**What is needed:**
This task calls for copying every line in the data below that contains the word "thyroid".

(Collected data)
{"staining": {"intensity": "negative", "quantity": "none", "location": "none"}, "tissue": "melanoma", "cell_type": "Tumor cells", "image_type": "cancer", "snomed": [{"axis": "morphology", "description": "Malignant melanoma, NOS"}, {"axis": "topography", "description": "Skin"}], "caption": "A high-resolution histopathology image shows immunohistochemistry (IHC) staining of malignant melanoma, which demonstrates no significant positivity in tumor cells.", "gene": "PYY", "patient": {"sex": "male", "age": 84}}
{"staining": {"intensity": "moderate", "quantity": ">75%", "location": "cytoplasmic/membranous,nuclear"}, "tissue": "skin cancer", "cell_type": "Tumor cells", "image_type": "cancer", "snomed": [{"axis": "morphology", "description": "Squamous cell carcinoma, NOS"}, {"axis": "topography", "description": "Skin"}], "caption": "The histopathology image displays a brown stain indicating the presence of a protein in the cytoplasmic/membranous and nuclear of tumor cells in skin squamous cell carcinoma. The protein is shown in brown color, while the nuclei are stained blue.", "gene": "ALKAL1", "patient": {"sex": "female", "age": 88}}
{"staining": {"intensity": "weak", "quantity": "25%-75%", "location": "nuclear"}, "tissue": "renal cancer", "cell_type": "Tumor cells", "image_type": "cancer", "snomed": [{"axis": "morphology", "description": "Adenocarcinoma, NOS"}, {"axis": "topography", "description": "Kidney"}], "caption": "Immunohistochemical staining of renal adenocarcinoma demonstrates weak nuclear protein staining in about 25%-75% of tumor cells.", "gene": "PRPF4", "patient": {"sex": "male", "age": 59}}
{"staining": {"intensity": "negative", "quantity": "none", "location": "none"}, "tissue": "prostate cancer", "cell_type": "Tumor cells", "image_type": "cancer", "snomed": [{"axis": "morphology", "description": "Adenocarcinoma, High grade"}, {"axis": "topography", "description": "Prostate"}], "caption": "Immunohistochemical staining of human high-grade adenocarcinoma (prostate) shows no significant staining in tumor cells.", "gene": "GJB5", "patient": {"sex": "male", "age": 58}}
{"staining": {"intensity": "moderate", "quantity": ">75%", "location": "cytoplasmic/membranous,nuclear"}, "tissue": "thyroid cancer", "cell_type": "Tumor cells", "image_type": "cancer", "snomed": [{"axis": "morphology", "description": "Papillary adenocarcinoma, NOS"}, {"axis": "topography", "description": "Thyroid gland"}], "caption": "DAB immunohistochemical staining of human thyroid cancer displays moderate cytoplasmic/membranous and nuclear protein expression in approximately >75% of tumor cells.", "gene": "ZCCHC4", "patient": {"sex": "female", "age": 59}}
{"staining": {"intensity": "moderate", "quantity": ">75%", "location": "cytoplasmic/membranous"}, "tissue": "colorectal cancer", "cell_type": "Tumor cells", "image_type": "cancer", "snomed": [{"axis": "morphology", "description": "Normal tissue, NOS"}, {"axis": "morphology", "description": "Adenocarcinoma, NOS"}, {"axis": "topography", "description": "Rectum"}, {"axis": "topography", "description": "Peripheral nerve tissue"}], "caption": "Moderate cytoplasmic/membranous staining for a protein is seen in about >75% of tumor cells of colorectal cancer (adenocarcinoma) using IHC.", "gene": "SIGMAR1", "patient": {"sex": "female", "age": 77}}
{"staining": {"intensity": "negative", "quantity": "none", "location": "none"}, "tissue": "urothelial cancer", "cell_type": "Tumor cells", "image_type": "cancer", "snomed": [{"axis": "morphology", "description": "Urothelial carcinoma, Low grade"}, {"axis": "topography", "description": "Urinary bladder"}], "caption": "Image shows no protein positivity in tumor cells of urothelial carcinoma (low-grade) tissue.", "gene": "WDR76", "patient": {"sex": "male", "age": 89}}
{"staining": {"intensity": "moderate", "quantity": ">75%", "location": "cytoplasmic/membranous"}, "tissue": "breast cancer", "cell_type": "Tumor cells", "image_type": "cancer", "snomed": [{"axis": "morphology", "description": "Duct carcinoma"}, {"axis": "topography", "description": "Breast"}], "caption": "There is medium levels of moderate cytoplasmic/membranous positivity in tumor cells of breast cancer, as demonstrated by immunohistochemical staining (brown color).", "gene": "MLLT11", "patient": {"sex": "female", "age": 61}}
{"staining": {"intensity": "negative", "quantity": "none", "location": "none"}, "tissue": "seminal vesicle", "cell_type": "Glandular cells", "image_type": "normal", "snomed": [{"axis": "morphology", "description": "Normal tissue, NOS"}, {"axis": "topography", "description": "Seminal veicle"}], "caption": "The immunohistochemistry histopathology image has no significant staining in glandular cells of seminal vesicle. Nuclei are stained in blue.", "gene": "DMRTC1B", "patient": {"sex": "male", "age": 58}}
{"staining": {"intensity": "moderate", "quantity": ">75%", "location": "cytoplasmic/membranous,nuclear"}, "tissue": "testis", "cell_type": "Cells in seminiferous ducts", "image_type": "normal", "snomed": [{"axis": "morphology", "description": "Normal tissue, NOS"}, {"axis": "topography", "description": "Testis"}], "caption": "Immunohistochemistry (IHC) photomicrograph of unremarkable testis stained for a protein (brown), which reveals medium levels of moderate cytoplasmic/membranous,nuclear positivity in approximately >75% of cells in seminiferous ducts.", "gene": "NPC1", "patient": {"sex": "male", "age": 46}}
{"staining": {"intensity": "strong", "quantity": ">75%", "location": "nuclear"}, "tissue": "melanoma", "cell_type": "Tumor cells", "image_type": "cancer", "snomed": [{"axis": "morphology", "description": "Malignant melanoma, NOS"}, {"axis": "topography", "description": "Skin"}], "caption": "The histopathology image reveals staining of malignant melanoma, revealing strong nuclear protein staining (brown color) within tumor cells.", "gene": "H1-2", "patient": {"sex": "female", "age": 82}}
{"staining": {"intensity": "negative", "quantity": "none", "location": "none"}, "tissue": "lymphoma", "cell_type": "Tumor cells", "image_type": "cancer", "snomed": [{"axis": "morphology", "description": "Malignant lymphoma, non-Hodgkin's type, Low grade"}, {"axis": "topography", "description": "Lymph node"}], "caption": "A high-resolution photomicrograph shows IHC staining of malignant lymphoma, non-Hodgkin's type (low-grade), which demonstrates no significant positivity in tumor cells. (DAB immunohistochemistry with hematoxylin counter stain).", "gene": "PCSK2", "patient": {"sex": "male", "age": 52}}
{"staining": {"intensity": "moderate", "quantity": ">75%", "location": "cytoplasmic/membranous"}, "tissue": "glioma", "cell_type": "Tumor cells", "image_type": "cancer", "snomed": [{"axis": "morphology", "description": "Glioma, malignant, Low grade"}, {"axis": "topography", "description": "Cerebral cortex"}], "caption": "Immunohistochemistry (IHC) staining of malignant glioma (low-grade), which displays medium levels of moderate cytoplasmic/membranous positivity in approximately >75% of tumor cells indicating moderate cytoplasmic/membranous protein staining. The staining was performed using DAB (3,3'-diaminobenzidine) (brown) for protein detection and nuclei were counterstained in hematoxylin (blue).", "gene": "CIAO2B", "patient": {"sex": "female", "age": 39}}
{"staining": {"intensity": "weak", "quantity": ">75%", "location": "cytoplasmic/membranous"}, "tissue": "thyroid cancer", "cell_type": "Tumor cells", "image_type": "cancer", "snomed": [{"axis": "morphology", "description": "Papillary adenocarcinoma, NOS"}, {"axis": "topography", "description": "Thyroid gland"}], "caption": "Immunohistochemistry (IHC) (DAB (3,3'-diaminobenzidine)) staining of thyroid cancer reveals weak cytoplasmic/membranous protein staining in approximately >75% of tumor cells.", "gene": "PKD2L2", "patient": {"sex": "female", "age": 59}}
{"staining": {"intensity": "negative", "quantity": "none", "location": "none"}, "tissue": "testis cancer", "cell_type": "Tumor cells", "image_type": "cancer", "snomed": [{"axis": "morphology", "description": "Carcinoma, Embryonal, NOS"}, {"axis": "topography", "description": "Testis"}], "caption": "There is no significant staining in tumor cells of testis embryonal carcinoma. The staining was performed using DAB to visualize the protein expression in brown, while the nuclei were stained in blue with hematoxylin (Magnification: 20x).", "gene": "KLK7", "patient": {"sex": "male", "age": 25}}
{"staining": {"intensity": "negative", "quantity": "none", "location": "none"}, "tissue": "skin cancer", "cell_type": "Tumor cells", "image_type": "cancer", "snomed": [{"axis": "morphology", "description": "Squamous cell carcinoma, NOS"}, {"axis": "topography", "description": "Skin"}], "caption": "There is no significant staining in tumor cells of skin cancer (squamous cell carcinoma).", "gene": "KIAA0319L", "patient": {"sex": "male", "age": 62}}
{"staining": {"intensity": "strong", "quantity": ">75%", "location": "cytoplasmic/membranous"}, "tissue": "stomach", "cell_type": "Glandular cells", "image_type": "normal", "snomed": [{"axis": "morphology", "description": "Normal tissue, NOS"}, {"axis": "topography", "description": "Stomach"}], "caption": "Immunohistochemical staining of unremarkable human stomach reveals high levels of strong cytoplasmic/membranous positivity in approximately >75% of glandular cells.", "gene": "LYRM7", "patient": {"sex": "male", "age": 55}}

**Your response:**
{"staining": {"intensity": "moderate", "quantity": ">75%", "location": "cytoplasmic/membranous,nuclear"}, "tissue": "thyroid cancer", "cell_type": "Tumor cells", "image_type": "cancer", "snomed": [{"axis": "morphology", "description": "Papillary adenocarcinoma, NOS"}, {"axis": "topography", "description": "Thyroid gland"}], "caption": "DAB immunohistochemical staining of human thyroid cancer displays moderate cytoplasmic/membranous and nuclear protein expression in approximately >75% of tumor cells.", "gene": "ZCCHC4", "patient": {"sex": "female", "age": 59}}
{"staining": {"intensity": "weak", "quantity": ">75%", "location": "cytoplasmic/membranous"}, "tissue": "thyroid cancer", "cell_type": "Tumor cells", "image_type": "cancer", "snomed": [{"axis": "morphology", "description": "Papillary adenocarcinoma, NOS"}, {"axis": "topography", "description": "Thyroid gland"}], "caption": "Immunohistochemistry (IHC) (DAB (3,3'-diaminobenzidine)) staining of thyroid cancer reveals weak cytoplasmic/membranous protein staining in approximately >75% of tumor cells.", "gene": "PKD2L2", "patient": {"sex": "female", "age": 59}}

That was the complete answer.